Given the poor clinical outcome of AML patients, finding therapeutic options is key. Marconi Roversi et al. investigated the role of Haematopoietic Cell kinase (HCK) in mediating the activity of the CXCL12/CXCR4 pathway in AML, with the final goal to provide the rational for the development of anti-HCK therapies for this disease. The authors demonstrated that the inhibition of HCK can hamper CXCL12-driven migration of both leukemic cell lines and CD34 ⁺ cells isolated from AML patients’ bone marrow, through a decrease of the activation of the CXCL12/CXCR4/MAPK/ERK and CXCL12/CXCR4/PI3K/AKT signalling, and by causing a lower rate of actin polymerization, that reduced cytoskeleton dynamics.

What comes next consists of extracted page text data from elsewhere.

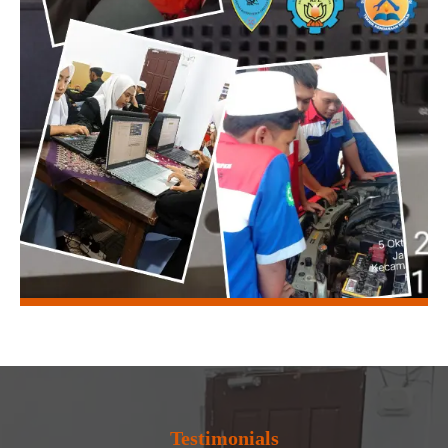
Testimonials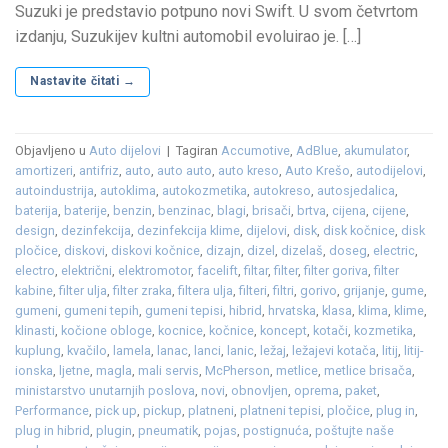
Suzuki je predstavio potpuno novi Swift. U svom četvrtom
izdanju, Suzukijev kultni automobil evoluirao je. […]
Nastavite čitati
→
Objavljeno u
Auto dijelovi
|
Tagiran
Accumotive
,
AdBlue
,
akumulator
,
amortizeri
,
antifriz
,
auto
,
auto auto
,
auto kreso
,
Auto Krešo
,
autodijelovi
,
autoindustrija
,
autoklima
,
autokozmetika
,
autokreso
,
autosjedalica
,
baterija
,
baterije
,
benzin
,
benzinac
,
blagi
,
brisači
,
brtva
,
cijena
,
cijene
,
design
,
dezinfekcija
,
dezinfekcija klime
,
dijelovi
,
disk
,
disk kočnice
,
disk
pločice
,
diskovi
,
diskovi kočnice
,
dizajn
,
dizel
,
dizelaš
,
doseg
,
electric
,
electro
,
električni
,
elektromotor
,
facelift
,
filtar
,
filter
,
filter goriva
,
filter
kabine
,
filter ulja
,
filter zraka
,
filtera ulja
,
filteri
,
filtri
,
gorivo
,
grijanje
,
gume
,
gumeni
,
gumeni tepih
,
gumeni tepisi
,
hibrid
,
hrvatska
,
klasa
,
klima
,
klime
,
klinasti
,
kočione obloge
,
kocnice
,
kočnice
,
koncept
,
kotači
,
kozmetika
,
kuplung
,
kvačilo
,
lamela
,
lanac
,
lanci
,
lanic
,
ležaj
,
ležajevi kotača
,
litij
,
litij-
ionska
,
ljetne
,
magla
,
mali servis
,
McPherson
,
metlice
,
metlice brisača
,
ministarstvo unutarnjih poslova
,
novi
,
obnovljen
,
oprema
,
paket
,
Performance
,
pick up
,
pickup
,
platneni
,
platneni tepisi
,
pločice
,
plug in
,
plug in hibrid
,
plugin
,
pneumatik
,
pojas
,
postignuća
,
poštujte naše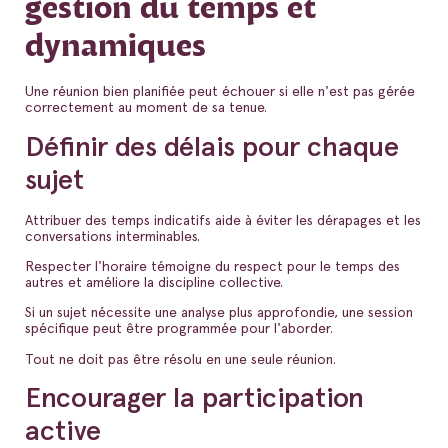
gestion du temps et
dynamiques
Une réunion bien planifiée peut échouer si elle n'est pas gérée
correctement au moment de sa tenue.
Définir des délais pour chaque
sujet
Attribuer des temps indicatifs aide à éviter les dérapages et les
conversations interminables.
Respecter l'horaire témoigne du respect pour le temps des
autres et améliore la discipline collective.
Si un sujet nécessite une analyse plus approfondie, une session
spécifique peut être programmée pour l'aborder.
Tout ne doit pas être résolu en une seule réunion.
Encourager la participation
active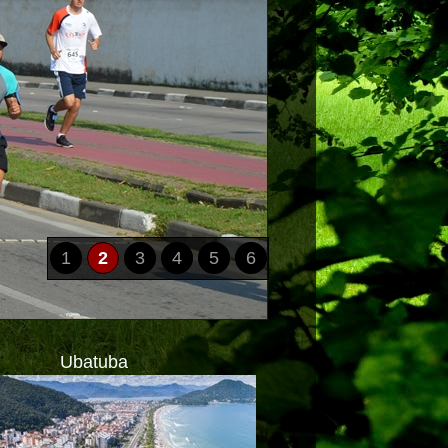
1
2
3
4
5
6
Ubatuba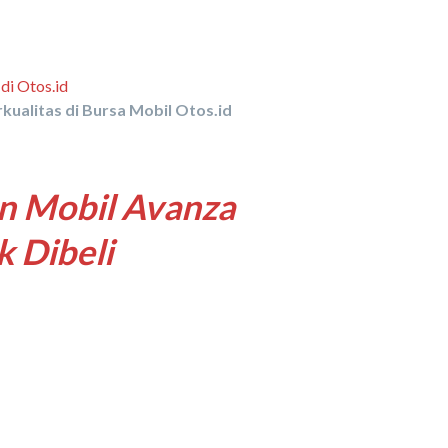
kualitas di Bursa Mobil Otos.id
an Mobil Avanza
 Dibeli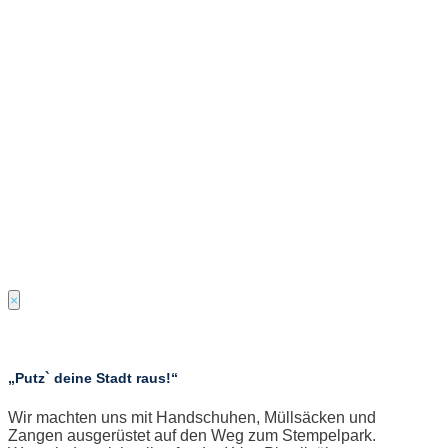
×
„Putz` deine Stadt raus!“
Wir machten uns mit Handschuhen, Müllsäcken und
Zangen ausgerüstet auf den Weg zum Stempelpark.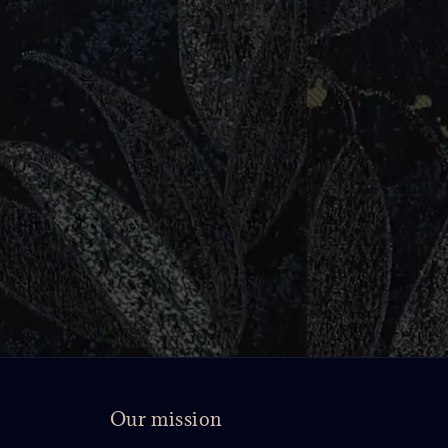
Our mission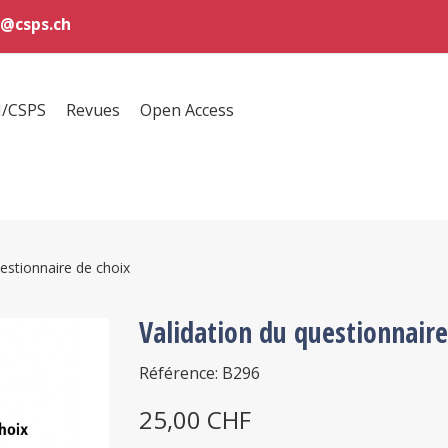
@csps.ch
H/CSPS
Revues
Open Access
uestionnaire de choix
Validation du questionnaire
Référence: B296
25,00 CHF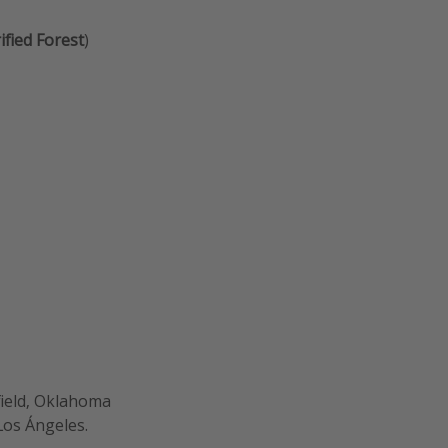
ified Forest
)
field, Oklahoma
Los Ángeles.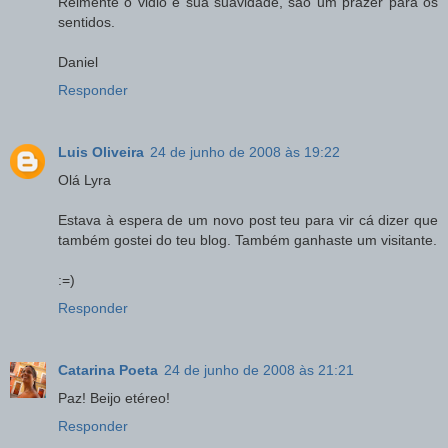
Relmente o vidio e sua suavidade, são um prazer para os
sentidos.
Daniel
Responder
Luis Oliveira
24 de junho de 2008 às 19:22
Olá Lyra
Estava à espera de um novo post teu para vir cá dizer que
também gostei do teu blog. Também ganhaste um visitante.
:=)
Responder
Catarina Poeta
24 de junho de 2008 às 21:21
Paz! Beijo etéreo!
Responder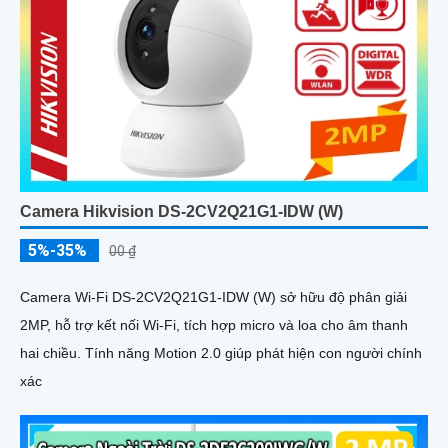
Camera Hikvision DS-2CV2Q21G1-IDW (W)
5%-35%
00 ₫
Camera Wi-Fi DS-2CV2Q21G1-IDW (W) sở hữu độ phân giải
2MP, hỗ trợ kết nối Wi-Fi, tích hợp micro và loa cho âm thanh
hai chiều. Tính năng Motion 2.0 giúp phát hiện con người chính
xác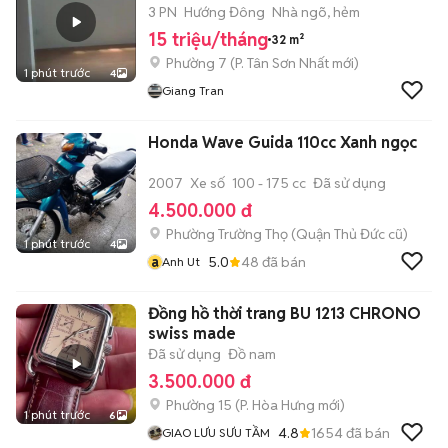
3 PN
Hướng Đông
Nhà ngõ, hẻm
15 triệu/tháng
32 m²
Phường 7
(
P. Tân Sơn Nhất
mới)
1 phút trước
4
Giang Tran
Honda Wave Guida 110cc Xanh ngọc
2007
Xe số
100 - 175 cc
Đã sử dụng
4.500.000 đ
Phường Trường Thọ (Quận Thủ Đức cũ)
1 phút trước
4
a
5.0
48
đã bán
Anh Ut
Đồng hồ thời trang BU 1213 CHRONO
swiss made
Đã sử dụng
Đồ nam
3.500.000 đ
Phường 15
(
P. Hòa Hưng
mới)
1 phút trước
6
4.8
1654
đã bán
GIAO LƯU SƯU TẦM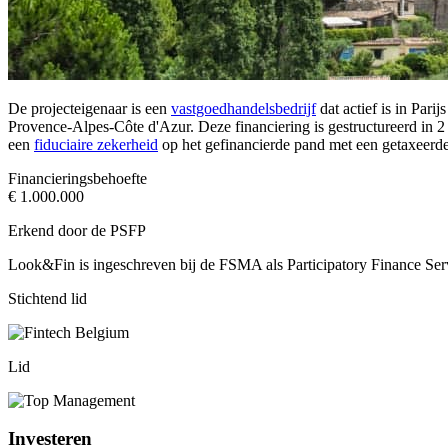
De projecteigenaar is een
vastgoedhandelsbedrijf
dat actief is in Par
Provence-Alpes-Côte d'Azur. Deze financiering is gestructureerd in 2
een
fiduciaire zekerheid
op het gefinancierde pand met een getaxeerd
Financieringsbehoefte
€ 1.000.000
Erkend door de PSFP
Look&Fin is ingeschreven bij de FSMA als Participatory Finance Ser
Stichtend lid
Lid
Investeren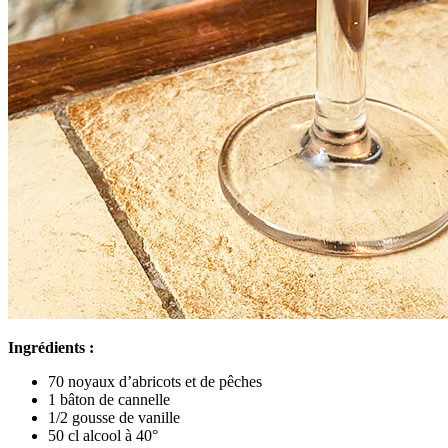
Ingrédients :
70 noyaux d’abricots et de pêches
1 bâton de cannelle
1/2 gousse de vanille
50 cl alcool à 40°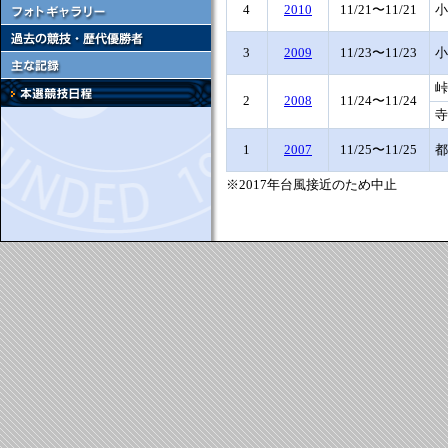
4
2010
11/21〜11/21
小
3
2009
11/23〜11/23
小
峠
2
2008
11/24〜11/24
寺
1
2007
11/25〜11/25
都
※2017年台風接近のため中止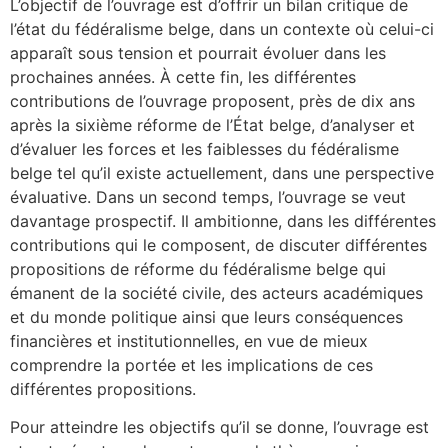
L’objectif de l’ouvrage est d’offrir un bilan critique de
l’état du fédéralisme belge, dans un contexte où celui-ci
apparaît sous tension et pourrait évoluer dans les
prochaines années. À cette fin, les différentes
contributions de l’ouvrage proposent, près de dix ans
après la sixième réforme de l’État belge, d’analyser et
d’évaluer les forces et les faiblesses du fédéralisme
belge tel qu’il existe actuellement, dans une perspective
évaluative. Dans un second temps, l’ouvrage se veut
davantage prospectif. Il ambitionne, dans les différentes
contributions qui le composent, de discuter différentes
propositions de réforme du fédéralisme belge qui
émanent de la société civile, des acteurs académiques
et du monde politique ainsi que leurs conséquences
financières et institutionnelles, en vue de mieux
comprendre la portée et les implications de ces
différentes propositions.
Pour atteindre les objectifs qu’il se donne, l’ouvrage est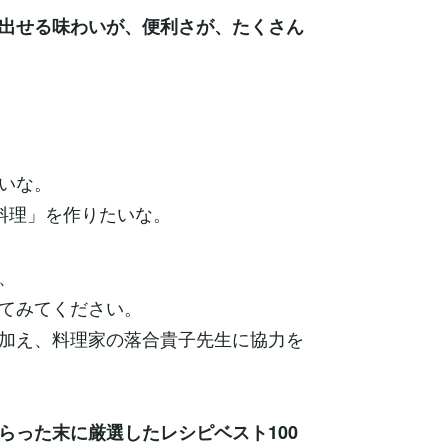
出せる味わいが、便利さが、たくさん
いな。
る料理」を作りたいな。
、
てみてください。
加え、料理家の落合貴子先生に協力を
らった末に厳選したレシピベスト100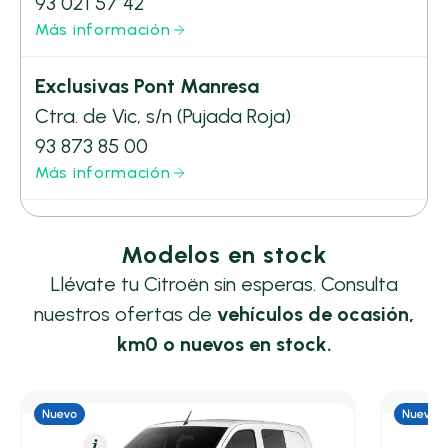
93 021 57 42
Más información
Exclusivas Pont Manresa
Ctra. de Vic, s/n (Pujada Roja)
93 873 85 00
Más información
Modelos en stock
Llévate tu Citroën sin esperas. Consulta
nuestros ofertas de
vehículos de ocasión,
km0 o nuevos en stock.
Diésel
Resumen
Diésel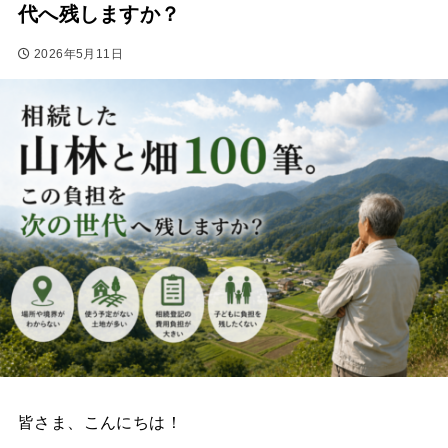
代へ残しますか？
2026年5月11日
皆さま、こんにちは！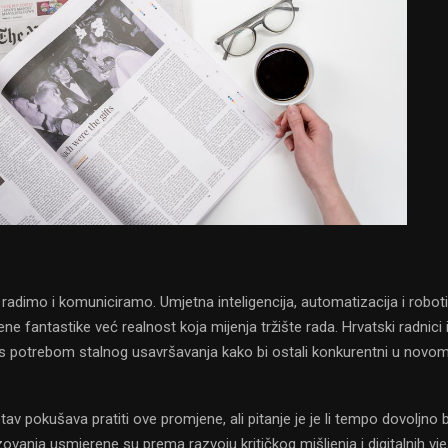
, radimo i komuniciramo. Umjetna inteligencija, automatizacija i roboti
e fantastike već realnost koja mijenja tržište rada. Hrvatski radnici 
s potrebom stalnog usavršavanja kako bi ostali konkurentni u novom
av pokušava pratiti ove promjene, ali pitanje je je li tempo dovoljno b
vanja usmjerene su prema razvoju kritičkog mišljenja i digitalnih vje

AML is not the only haematological disease in which alterations within the BM niche promote tumour cells growth, disease progression and overall patient outcome. In their review, Jalali and Ansell focus on both cellular as well as non-cellular BM compartments and on how they are altered across a variety of aggressive and indolent lymphoid malignancies, including mantle cell lymphoma, diffuse large B-cell lymphoma, Waldenstrom Macroglobulinemia and follicular lymphoma, discussing strategies of intervention and their potential therapeutic impact in clinical settings.

One of the main players in the re-shaping the BM morphology is inflammation, that can change BM cellular composition and promote the development of haematological malignancies (Mitroulis et al., 2020). Fröbel et al. review how inflammatory stimulus, acute stress and ageing are able to alter the composition of the BM, changing both the frequency of the different cell types and the secreted factors that are present in the niche. In their paper, they also described how these alterations may contribute to the development of chronic malignancies (i.e., myelodysplastic syndrome and myeloproliferative neoplasm) and how these conditions are able to re-shape the BM niche. Furthermore, in order to study the cross-talk between niche cells and haematopoietic cells in vivo, xenograft models are key. In their review, Fröbel and others discuss which soluble factors, produced from the murine BM niche, can support human HSC engraftment and function in mice.

In conclusion, the present Research Topic has collected several contributions on the multifaceted role of the bone marrow microenvironment in the regulation of haematopoiesis and in the development and progression of blood cancers. The increasing knowledge in the field is paving the way towards novel therapeutic strategies that will be able to uncouple the pathological crosstalk between the different cells compartments and to finally improve the outcomes of these diseases.